__WORK INSTRUCTION__
Only one stretch of the records below is wanted: the lines from the one holding "X61674Y42871D02*X58326D01*Y40000D01*X60837D01*" through the one holding "X79163D01*X78326Y38086D01*D15*X80000Y55000D03*". Return it exactly, both ends included.

Extracted records:
————————

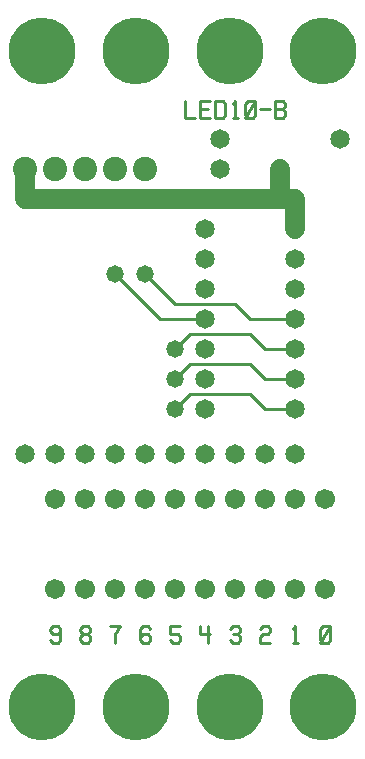
<source format=gtl>
%MOIN*%
%FSLAX25Y25*%
G04 D10 used for Character Trace; *
G04     Circle (OD=.01000) (No hole)*
G04 D11 used for Power Trace; *
G04     Circle (OD=.06700) (No hole)*
G04 D12 used for Signal Trace; *
G04     Circle (OD=.01100) (No hole)*
G04 D13 used for Via; *
G04     Circle (OD=.05800) (Round. Hole ID=.02800)*
G04 D14 used for Component hole; *
G04     Circle (OD=.06500) (Round. Hole ID=.03500)*
G04 D15 used for Component hole; *
G04     Circle (OD=.06700) (Round. Hole ID=.04300)*
G04 D16 used for Component hole; *
G04     Circle (OD=.08100) (Round. Hole ID=.05100)*
G04 D17 used for Component hole; *
G04     Circle (OD=.08900) (Round. Hole ID=.05900)*
G04 D18 used for Component hole; *
G04     Circle (OD=.11300) (Round. Hole ID=.08300)*
G04 D19 used for Component hole; *
G04     Circle (OD=.16000) (Round. Hole ID=.13000)*
G04 D20 used for Component hole; *
G04     Circle (OD=.18300) (Round. Hole ID=.15300)*
G04 D21 used for Component hole; *
G04     Circle (OD=.22291) (Round. Hole ID=.19291)*
%ADD10C,.01000*%
%ADD11C,.06700*%
%ADD12C,.01100*%
%ADD13C,.05800*%
%ADD14C,.06500*%
%ADD15C,.06700*%
%ADD16C,.08100*%
%ADD17C,.08900*%
%ADD18C,.11300*%
%ADD19C,.16000*%
%ADD20C,.18300*%
%ADD21C,.22291*%
%IPPOS*%
%LPD*%
G90*X0Y0D02*D21*X15625Y15625D03*D10*              
X38326Y42871D02*X41674D01*X40000Y40000D01*        
Y37129D01*X29163Y40000D02*X28326Y40957D01*        
Y41914D01*X29163Y42871D01*X30837D01*              
X31674Y41914D01*Y40957D01*X30837Y40000D01*        
X29163D01*X28326Y39043D01*Y38086D01*              
X29163Y37129D01*X30837D01*X31674Y38086D01*        
Y39043D01*X30837Y40000D01*X21674Y40957D02*        
X20837Y40000D01*X19163D01*X18326Y40957D01*        
Y41914D01*X19163Y42871D01*X20837D01*              
X21674Y41914D01*Y38086D01*X20837Y37129D01*        
X19163D01*X18326Y38086D01*D21*X46875Y15625D03*D10*
X51674Y41914D02*X50837Y42871D01*X49163D01*        
X48326Y41914D01*Y38086D01*X49163Y37129D01*        
X50837D01*X51674Y38086D01*Y39043D01*              
X50837Y40000D01*X49163D01*X48326Y39043D01*D15*    
X50000Y55000D03*X40000D03*X30000D03*X20000D03*D10*
X61674Y42871D02*X58326D01*Y40000D01*X60837D01*    
X61674Y39043D01*Y38086D01*X60837Y37129D01*        
X59163D01*X58326Y38086D01*D15*X60000Y55000D03*D10*
X70837Y42871D02*Y37129D01*X68326Y42871D02*        
Y40000D01*X71674D01*D15*X70000Y55000D03*D21*      
X78125Y15625D03*D10*X78326Y41914D02*              
X79163Y42871D01*X80837D01*X81674Y41914D01*        
Y40957D01*X80837Y40000D01*X79163D01*X80837D02*    
X81674Y39043D01*Y38086D01*X80837Y37129D01*        
X79163D01*X78326Y38086D01*D15*X80000Y55000D03*    
Y85000D03*X70000D03*X60000D03*X50000D03*X40000D03*
X30000D03*X20000D03*D10*X88326Y41914D02*          
X89163Y42871D01*X90837D01*X91674Y41914D01*        
Y40957D01*X90837Y40000D01*X89163D01*              
X88326Y39043D01*Y37129D01*X91674D01*D15*          
X90000Y55000D03*Y85000D03*D14*X100000Y100000D03*  
X90000D03*X80000D03*X70000D03*X60000D03*X50000D03*
X40000D03*X30000D03*X20000D03*X10000D03*D10*      
X99163Y41914D02*X100000Y42871D01*Y37129D01*       
X99163D02*X100837D01*D15*X100000Y55000D03*        
Y85000D03*D21*X109375Y15625D03*D10*               
X111674Y38086D02*X110837Y37129D01*X109163D01*     
X108326Y38086D01*Y41914D01*X109163Y42871D01*      
X110837D01*X111674Y41914D01*Y38086D01*            
X108326Y37129D02*X111674Y42871D01*D15*            
X110000Y55000D03*Y85000D03*D14*X100000Y115000D03* 
D12*X90000D01*X85000Y120000D01*X65000D01*         
X60000Y115000D01*D13*D03*D14*X70000Y125000D03*    
Y115000D03*D13*X60000Y125000D03*D12*              
X65000Y130000D01*X85000D01*X90000Y125000D01*      
X100000D01*D14*D03*D12*X90000Y135000D02*          
X100000D01*D14*D03*Y145000D03*D12*X85000D01*      
X80000Y150000D01*X60000D01*X50000Y160000D01*D13*  
D03*X40000D03*D12*X55000Y145000D01*X70000D01*D14* 
D03*D12*X60000Y135000D02*X65000Y140000D01*D13*    
X60000Y135000D03*D12*X65000Y140000D02*X85000D01*  
X90000Y135000D01*D14*X70000Y155000D03*X100000D03* 
X70000Y135000D03*X100000Y165000D03*X70000D03*     
X100000Y175000D03*D11*Y185000D01*X95000D01*       
X10000D01*Y195000D01*D16*D03*X20000D03*X30000D03* 
X40000D03*D21*X46875Y234375D03*X15625D03*D16*     
X50000Y195000D03*D10*X63326Y217871D02*Y212129D01* 
X66674D01*X71674D02*X68326D01*Y217871D01*         
X71674D01*X68326Y215000D02*X70837D01*             
X73326Y212129D02*Y217871D01*X75837D01*            
X76674Y216914D01*Y213086D01*X75837Y212129D01*     
X73326D01*X79163Y216914D02*X80000Y217871D01*      
Y212129D01*X79163D02*X80837D01*X86674Y213086D02*  
X85837Y212129D01*X84163D01*X83326Y213086D01*      
Y216914D01*X84163Y217871D01*X85837D01*            
X86674Y216914D01*Y213086D01*X83326Y212129D02*     
X86674Y217871D01*X88326Y215000D02*X91674D01*      
X93326Y212129D02*Y217871D01*X95837D01*            
X96674Y216914D01*Y215957D01*X95837Y215000D01*     
X96674Y214043D01*Y213086D01*X95837Y212129D01*     
X93326D01*Y215000D02*X95837D01*D14*               
X70000Y175000D03*X75000Y195000D03*Y205000D03*D21* 
X78125Y234375D03*D11*X95000Y185000D02*Y195000D01* 
D14*D03*X115000Y205000D03*D21*X109375Y234375D03*  
M02*                                              

</source>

————————

__RESPONSE TO THE TASK__
X61674Y42871D02*X58326D01*Y40000D01*X60837D01*    
X61674Y39043D01*Y38086D01*X60837Y37129D01*        
X59163D01*X58326Y38086D01*D15*X60000Y55000D03*D10*
X70837Y42871D02*Y37129D01*X68326Y42871D02*        
Y40000D01*X71674D01*D15*X70000Y55000D03*D21*      
X78125Y15625D03*D10*X78326Y41914D02*              
X79163Y42871D01*X80837D01*X81674Y41914D01*        
Y40957D01*X80837Y40000D01*X79163D01*X80837D02*    
X81674Y39043D01*Y38086D01*X80837Y37129D01*        
X79163D01*X78326Y38086D01*D15*X80000Y55000D03*    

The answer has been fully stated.